How Are Endometrial Polyps Removed?

Endometrial polyps are localized overgrowths of the tissue lining the inside of the uterus (endometrium). These growths are typically benign but range in size from a few millimeters to several centimeters. Removal is often recommended to manage symptoms, primarily abnormal uterine bleeding, such as heavy periods, spotting between cycles, or post-menopausal bleeding. The procedure is also performed to address infertility or to allow for pathological examination of the tissue. This examination rules out malignancy, which occurs in less than 5% of cases.

Preparing for Polyp Removal

Preparation begins with diagnostic imaging to confirm the polyp’s presence and location. A transvaginal ultrasound is the initial step, often followed by saline infusion sonography. This uses sterile saline to gently expand the uterine cavity for a clearer view, helping distinguish the polyp from other growths.

The procedure is typically scheduled immediately following the end of a menstrual period (one to ten days after). This timing ensures the endometrium is thinnest, providing the surgeon with the best visualization of the uterine cavity and the polyp’s attachment point. A pre-operative assessment includes a general health check and a review of medications, as patients may be asked to temporarily stop taking blood-thinning agents.

Anesthesia options, which depend on the number and size of the polyps, include local sedation or general anesthesia. If general anesthesia is planned, patients must fast for about six hours prior to surgery. Patients must also arrange transportation home, as driving is not permitted after receiving sedation.

The Hysteroscopic Procedure

Endometrial polyps are removed using hysteroscopic polypectomy, the standard minimally invasive surgical approach. This method avoids external incisions by accessing the uterus through the vagina and cervix. A hysteroscope, a long, thin instrument equipped with a camera and light source, is gently inserted into the uterine cavity.
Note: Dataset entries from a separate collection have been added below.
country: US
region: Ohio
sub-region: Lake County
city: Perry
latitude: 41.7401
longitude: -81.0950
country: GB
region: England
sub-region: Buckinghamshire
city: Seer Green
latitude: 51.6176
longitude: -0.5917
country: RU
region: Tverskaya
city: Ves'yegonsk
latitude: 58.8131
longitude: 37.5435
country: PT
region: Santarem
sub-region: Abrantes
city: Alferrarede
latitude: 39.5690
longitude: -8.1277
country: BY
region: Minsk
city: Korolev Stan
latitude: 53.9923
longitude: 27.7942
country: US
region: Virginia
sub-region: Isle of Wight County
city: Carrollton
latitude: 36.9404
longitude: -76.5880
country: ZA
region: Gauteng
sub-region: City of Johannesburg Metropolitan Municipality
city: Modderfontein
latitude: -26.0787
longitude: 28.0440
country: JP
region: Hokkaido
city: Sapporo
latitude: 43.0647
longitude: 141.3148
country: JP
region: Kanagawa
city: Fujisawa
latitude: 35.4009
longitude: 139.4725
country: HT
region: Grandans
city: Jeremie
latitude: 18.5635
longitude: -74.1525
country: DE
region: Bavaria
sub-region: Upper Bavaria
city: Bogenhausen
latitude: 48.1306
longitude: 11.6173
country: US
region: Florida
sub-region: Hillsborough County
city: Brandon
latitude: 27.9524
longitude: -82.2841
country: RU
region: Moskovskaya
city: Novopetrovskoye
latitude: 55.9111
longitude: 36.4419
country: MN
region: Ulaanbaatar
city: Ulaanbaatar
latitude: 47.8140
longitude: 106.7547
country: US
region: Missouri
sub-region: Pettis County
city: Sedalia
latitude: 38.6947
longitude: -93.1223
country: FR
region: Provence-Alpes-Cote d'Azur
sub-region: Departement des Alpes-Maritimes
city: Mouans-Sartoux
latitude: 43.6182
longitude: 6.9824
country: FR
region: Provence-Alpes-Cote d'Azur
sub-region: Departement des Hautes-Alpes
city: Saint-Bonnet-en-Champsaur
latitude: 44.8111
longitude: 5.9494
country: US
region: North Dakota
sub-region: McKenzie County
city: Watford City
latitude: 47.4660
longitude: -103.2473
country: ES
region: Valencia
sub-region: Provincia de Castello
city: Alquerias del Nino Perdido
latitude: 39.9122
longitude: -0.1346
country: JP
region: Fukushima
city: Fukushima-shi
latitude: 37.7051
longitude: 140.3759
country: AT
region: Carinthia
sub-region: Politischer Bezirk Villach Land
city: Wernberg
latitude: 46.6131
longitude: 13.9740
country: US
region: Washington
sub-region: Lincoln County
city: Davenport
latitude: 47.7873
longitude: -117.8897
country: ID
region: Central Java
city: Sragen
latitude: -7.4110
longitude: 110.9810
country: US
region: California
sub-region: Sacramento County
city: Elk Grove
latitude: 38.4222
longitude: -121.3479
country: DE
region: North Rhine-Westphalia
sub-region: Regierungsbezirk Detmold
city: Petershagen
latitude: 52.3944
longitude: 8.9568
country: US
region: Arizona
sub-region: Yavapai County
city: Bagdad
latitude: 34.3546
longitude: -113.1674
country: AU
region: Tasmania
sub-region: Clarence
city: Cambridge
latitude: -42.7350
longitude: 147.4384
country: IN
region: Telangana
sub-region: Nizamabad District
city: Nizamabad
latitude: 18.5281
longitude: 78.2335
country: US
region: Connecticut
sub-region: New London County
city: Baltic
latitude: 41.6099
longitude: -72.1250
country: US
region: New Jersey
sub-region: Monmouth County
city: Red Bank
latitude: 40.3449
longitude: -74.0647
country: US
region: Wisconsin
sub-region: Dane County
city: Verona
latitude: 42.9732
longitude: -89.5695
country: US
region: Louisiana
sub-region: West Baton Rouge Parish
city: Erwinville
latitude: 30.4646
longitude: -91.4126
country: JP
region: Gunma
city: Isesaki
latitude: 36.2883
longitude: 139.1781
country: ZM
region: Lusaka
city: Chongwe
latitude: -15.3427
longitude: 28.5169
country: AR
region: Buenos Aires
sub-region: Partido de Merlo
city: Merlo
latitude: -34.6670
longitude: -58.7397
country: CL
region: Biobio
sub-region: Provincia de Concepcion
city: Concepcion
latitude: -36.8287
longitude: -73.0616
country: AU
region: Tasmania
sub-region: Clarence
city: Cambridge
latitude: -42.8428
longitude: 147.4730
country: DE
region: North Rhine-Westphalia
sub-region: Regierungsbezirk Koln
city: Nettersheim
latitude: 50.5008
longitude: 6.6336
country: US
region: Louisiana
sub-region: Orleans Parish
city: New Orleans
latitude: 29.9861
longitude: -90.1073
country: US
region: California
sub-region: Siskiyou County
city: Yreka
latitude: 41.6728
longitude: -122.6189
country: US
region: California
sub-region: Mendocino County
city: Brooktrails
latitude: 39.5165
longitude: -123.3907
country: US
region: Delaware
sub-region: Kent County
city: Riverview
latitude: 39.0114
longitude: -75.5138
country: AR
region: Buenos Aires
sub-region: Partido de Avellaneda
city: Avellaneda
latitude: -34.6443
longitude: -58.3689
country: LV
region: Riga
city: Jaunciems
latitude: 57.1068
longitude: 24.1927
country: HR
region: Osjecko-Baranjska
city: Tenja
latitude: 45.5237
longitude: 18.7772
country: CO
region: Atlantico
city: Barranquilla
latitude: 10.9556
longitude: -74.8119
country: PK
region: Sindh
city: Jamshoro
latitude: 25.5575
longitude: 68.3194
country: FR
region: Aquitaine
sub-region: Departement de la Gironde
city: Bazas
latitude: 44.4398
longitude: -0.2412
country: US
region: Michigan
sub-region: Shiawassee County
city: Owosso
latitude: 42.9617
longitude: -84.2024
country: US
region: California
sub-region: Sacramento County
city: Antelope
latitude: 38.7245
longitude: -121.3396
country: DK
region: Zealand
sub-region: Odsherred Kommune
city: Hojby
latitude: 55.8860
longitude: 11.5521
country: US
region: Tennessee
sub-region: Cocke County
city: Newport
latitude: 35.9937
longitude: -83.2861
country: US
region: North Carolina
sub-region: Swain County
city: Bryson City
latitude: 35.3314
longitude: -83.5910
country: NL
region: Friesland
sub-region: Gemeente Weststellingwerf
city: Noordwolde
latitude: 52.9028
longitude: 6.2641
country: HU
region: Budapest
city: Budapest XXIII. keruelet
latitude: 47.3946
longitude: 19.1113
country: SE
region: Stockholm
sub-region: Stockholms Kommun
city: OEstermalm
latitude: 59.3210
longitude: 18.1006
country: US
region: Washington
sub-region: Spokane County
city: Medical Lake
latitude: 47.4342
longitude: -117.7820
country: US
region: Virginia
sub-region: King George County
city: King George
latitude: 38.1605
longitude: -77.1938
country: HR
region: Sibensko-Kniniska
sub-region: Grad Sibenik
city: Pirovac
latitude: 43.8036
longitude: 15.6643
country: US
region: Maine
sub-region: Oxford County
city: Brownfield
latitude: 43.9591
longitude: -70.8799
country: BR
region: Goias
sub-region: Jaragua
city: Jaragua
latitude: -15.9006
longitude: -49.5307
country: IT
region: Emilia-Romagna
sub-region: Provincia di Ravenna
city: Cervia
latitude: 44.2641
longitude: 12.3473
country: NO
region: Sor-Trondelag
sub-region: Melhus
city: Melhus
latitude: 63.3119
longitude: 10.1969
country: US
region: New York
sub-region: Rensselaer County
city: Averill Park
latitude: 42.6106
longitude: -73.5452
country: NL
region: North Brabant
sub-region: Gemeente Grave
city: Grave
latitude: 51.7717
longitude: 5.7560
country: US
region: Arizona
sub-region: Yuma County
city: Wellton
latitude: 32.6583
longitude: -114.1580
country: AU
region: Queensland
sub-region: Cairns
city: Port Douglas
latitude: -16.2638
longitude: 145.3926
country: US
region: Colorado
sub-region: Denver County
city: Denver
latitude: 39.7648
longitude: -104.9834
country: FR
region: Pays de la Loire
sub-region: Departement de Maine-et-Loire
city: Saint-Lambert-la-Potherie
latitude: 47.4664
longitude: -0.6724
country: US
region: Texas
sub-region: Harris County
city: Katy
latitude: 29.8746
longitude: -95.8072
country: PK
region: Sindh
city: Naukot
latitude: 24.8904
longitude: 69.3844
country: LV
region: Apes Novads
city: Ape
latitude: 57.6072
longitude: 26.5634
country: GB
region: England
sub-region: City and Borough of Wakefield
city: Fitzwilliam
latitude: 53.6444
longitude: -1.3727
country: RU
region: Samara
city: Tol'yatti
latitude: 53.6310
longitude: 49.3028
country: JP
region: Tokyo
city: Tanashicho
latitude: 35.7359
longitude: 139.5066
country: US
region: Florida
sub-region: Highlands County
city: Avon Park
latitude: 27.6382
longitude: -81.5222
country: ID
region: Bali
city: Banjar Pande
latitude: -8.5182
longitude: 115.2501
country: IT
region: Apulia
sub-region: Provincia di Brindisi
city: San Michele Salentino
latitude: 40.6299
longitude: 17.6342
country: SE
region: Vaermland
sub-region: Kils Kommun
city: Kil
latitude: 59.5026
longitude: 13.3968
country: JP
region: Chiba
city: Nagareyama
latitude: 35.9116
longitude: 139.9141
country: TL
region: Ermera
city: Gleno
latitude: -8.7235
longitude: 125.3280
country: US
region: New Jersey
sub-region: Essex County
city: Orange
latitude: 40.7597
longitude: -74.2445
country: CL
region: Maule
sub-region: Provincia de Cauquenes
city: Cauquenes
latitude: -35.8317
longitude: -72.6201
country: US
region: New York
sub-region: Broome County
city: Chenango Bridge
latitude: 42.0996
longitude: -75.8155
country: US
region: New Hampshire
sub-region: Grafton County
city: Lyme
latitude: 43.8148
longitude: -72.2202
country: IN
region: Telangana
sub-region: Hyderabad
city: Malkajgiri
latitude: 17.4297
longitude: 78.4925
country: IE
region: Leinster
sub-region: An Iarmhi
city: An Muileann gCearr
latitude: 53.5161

To allow for clear visualization, a sterile fluid, often saline solution, is continuously infused to gently distend the cavity. The camera projects a magnified image onto a monitor, enabling the surgeon to precisely locate the polyp and its base of attachment. Surgical instruments are then passed through the hysteroscope to perform the removal.

Smaller polyps may be excised using specialized instruments like forceps or miniature scissors. Larger polyps are typically removed using a resectoscope, which employs an electrosurgical wire loop. This device shaves the polyp away from the uterine wall, allowing for simultaneous cutting and cauterization to control bleeding.

The surgeon removes the polyp at its base to ensure the entire growth is excised and minimize recurrence. The tissue fragments are collected and sent to a pathology laboratory for microscopic analysis. Once the procedure is complete, the instruments and fluid are withdrawn.

Immediate Recovery and Follow-Up Care

Hysteroscopic polypectomy is typically performed as an outpatient procedure, allowing most patients to return home within a few hours. Immediate post-operative experience includes mild to moderate cramping, similar to menstrual pain. Over-the-counter pain relievers, such as acetaminophen, are usually sufficient to manage this discomfort.

Light vaginal bleeding or spotting is normal and can persist for a few days up to a week. Patients should use sanitary pads instead of tampons to reduce infection risk. Avoid placing anything into the vagina, including sexual activity, for one to two weeks, or until advised by a healthcare provider.

Most individuals can resume light daily activities within 24 to 48 hours. Strenuous activity, such as heavy lifting or intense exercise, should be avoided for several days. A follow-up appointment is scheduled within a few weeks to ensure proper healing. Pathological analysis results are usually available within two to three weeks and are discussed at this visit.

Potential Complications and Recurrence

Hysteroscopic polypectomy has a low risk profile, but patients should be aware of rare potential complications. One risk is uterine perforation (a small tear in the uterine wall), which occurs in less than 1.7% of cases. Excessive bleeding or a pelvic infection are other uncommon complications requiring immediate medical attention.

A common concern after removal is recurrence, the possibility of polyps growing back. Recurrence rates vary widely (2.5% to 43.6%), depending on follow-up duration and patient risk factors. Factors that increase the likelihood of new polyps forming include advanced age, a higher body mass index, and having larger polyps initially.

Ongoing monitoring with routine gynecological exams is often recommended for those with identified risk factors or a history of multiple polyps. Hormonal therapies, such as a progestin-containing intrauterine device, may be discussed to manage hormonal stimulus and reduce future recurrence.